Motion City Soundtrack's third LP offers big helping of quirky fun

Eight seconds into Motion City Soundtrack's third studio album, Even If It Kills Me, flashes from the band's previous albums come surging back to life. In the wake of their sophomore success, the Minneapolis quintet strikes ardently and often in what can be considered their most expressive album to date. Led by frontman Justin Pierre's hummingbird vocals and crash-collision lyrics, the album strives to prove that pop-punk rock is far from a finale.

The album itself - a product of Epitaph Records - is engineered by three different producers. Adam Schlesinger (Fountains of Wayne bassist) and Eli Janney teamed up to produce a majority of the album, while Ric Ocasek, former leader of The Cars, produced only five songs but lays more claim to the album's recognizable but refurbished sound. In the tracks "Last Night" and MCS's selected single, "Broken Heart," Ocasek's vision seems to revolve around the band's burly hooks and evident synthetic unity. Overall, the album sounds tighter than their debut, I Am the Movie, and builds on the Mark Hoppus-produced Commit This to Memory of 2005.

Even If It Kills Me, modishly emotional with its rhythmical moog synthesizer overlapping serrated and resonating guitar riffs, hits a dead spot halfway through with "The Conversation." Unlike the other 13 tracks, "The Conversation" was produced by the band itself and plays as their acoustic hiccup in an otherwise fluent and fluorescent triumph. The failure of the song, manifest in a building piano that never tapers off, is only a letdown compared to the other songs and might have been successful had Dashboard Confessional or Jimmy Eat World covered it.

The album is quick to rebuild though, as the remaining tracks prove to be the better half of the album. Drummer Tony Thaxton particularly shines in "Broken Heart" with a stylized 16- note beat that arcs from high-hat to floor tom in the first 30 seconds of the verse.
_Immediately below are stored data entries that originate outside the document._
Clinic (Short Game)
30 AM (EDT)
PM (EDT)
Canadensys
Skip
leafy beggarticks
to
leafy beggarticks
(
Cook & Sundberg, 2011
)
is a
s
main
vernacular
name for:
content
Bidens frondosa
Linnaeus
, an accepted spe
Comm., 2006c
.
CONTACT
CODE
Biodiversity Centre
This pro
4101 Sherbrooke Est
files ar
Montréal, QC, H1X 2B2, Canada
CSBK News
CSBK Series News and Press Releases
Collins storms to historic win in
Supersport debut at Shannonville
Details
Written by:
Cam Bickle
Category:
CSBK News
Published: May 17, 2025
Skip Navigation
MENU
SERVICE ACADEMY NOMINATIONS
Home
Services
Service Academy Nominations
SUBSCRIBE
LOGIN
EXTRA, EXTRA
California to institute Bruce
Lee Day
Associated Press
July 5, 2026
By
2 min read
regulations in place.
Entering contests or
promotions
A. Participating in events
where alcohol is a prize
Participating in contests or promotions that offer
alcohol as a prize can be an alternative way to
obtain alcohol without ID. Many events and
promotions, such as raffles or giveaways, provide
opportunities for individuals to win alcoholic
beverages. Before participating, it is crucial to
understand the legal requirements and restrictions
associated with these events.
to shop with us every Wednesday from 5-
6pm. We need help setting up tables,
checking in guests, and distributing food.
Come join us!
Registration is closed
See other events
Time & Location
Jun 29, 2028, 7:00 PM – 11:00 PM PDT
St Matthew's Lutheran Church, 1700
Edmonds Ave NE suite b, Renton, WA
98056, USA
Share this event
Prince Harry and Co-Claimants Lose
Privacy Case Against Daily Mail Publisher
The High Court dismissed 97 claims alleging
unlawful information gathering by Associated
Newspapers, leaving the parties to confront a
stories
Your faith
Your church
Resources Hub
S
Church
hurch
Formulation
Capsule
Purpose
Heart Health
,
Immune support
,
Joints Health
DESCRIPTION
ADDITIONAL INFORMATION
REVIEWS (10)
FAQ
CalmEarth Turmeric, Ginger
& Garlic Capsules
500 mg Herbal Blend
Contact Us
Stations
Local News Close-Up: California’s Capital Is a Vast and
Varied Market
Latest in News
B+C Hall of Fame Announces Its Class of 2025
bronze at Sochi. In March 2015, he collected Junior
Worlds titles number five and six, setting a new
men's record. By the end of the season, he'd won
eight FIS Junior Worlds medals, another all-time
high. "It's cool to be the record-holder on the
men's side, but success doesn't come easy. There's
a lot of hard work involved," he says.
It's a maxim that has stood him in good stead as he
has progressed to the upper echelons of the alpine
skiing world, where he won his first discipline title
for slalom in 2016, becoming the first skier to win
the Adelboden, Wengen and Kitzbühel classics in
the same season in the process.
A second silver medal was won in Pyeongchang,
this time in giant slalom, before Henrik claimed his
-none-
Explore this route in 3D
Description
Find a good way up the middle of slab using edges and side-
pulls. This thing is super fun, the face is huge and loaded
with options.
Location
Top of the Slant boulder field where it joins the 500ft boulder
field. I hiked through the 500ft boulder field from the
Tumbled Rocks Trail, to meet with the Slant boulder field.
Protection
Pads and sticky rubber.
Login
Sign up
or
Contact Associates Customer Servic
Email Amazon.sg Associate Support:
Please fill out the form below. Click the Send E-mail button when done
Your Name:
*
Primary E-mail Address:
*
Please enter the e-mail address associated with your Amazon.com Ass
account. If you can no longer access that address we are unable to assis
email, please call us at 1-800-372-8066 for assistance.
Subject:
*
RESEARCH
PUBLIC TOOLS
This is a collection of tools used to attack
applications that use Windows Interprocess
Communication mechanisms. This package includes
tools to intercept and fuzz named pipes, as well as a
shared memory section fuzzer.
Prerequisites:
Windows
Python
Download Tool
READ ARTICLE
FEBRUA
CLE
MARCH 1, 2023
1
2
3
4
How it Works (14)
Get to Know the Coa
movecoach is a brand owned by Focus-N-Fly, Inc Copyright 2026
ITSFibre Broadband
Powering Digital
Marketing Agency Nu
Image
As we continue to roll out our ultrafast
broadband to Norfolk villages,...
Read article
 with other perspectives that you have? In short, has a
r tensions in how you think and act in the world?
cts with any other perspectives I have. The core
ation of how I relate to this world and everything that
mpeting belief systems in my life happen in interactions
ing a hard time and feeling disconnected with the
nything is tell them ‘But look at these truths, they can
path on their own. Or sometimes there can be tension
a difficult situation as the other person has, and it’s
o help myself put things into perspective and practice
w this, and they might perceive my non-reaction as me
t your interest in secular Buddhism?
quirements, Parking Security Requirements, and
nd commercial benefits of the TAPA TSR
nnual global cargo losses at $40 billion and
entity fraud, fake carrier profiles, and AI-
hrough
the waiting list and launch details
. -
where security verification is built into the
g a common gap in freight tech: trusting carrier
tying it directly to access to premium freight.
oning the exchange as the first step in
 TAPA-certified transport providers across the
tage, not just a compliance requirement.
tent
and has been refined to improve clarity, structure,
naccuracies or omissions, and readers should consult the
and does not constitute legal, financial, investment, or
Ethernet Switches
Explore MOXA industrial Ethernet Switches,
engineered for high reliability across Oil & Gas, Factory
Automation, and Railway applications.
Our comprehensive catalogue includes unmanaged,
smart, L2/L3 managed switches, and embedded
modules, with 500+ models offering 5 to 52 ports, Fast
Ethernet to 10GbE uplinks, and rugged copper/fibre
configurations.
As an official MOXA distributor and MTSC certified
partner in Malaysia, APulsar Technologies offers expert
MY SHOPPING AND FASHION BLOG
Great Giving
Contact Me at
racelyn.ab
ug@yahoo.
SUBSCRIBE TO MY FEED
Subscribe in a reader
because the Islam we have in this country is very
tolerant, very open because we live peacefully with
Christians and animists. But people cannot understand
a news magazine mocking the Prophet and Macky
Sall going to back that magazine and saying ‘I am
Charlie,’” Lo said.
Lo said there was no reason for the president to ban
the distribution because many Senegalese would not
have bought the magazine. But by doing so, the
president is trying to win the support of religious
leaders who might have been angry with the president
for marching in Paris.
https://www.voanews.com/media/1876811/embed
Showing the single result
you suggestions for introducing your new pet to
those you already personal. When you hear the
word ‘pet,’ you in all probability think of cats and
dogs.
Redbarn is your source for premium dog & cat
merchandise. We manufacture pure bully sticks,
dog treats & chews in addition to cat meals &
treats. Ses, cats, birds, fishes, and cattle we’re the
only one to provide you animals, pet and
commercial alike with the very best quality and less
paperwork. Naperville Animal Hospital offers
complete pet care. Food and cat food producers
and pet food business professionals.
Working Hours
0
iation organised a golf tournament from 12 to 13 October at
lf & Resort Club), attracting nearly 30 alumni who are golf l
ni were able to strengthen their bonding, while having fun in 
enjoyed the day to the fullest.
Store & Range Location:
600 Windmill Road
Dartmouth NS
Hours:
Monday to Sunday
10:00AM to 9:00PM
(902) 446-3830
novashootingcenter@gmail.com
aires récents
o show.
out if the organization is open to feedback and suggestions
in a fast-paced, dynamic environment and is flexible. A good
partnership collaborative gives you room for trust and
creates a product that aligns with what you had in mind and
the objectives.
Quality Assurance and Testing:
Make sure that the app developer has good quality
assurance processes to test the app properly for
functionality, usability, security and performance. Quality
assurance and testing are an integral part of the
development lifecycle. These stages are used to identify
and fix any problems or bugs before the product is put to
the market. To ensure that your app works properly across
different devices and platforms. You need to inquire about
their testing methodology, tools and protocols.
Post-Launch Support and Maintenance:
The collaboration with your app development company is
The true victory of the album lies below all the bright paint of bittersweet, bopping beats and a bass that pulls every instrument close like a tractor beam. Underneath it all are the sincere yet silly words of Pierre; sappy and sometimes loveless verses and choruses. The first words on the album repeat, "last night I fell in love without you" and the final echo professes, "even if it kills me." While not all songs evoke a "swallowed-heart" state of mind, Pierre's most tender confessions call out to every heartbroken boy and half-hearted girl of the band's "Boombox Generation." He sings with certain composure but, as always, never takes himself too seriously, uttering lines like "she shaves her legs with Ginsu knives" to soften the authenticity.

MCS has come far since 2002. With their third release under the Epitaph banner, they have proven to both themselves and the world that words can burn fiercely and shattered hearts can make beautiful sounds.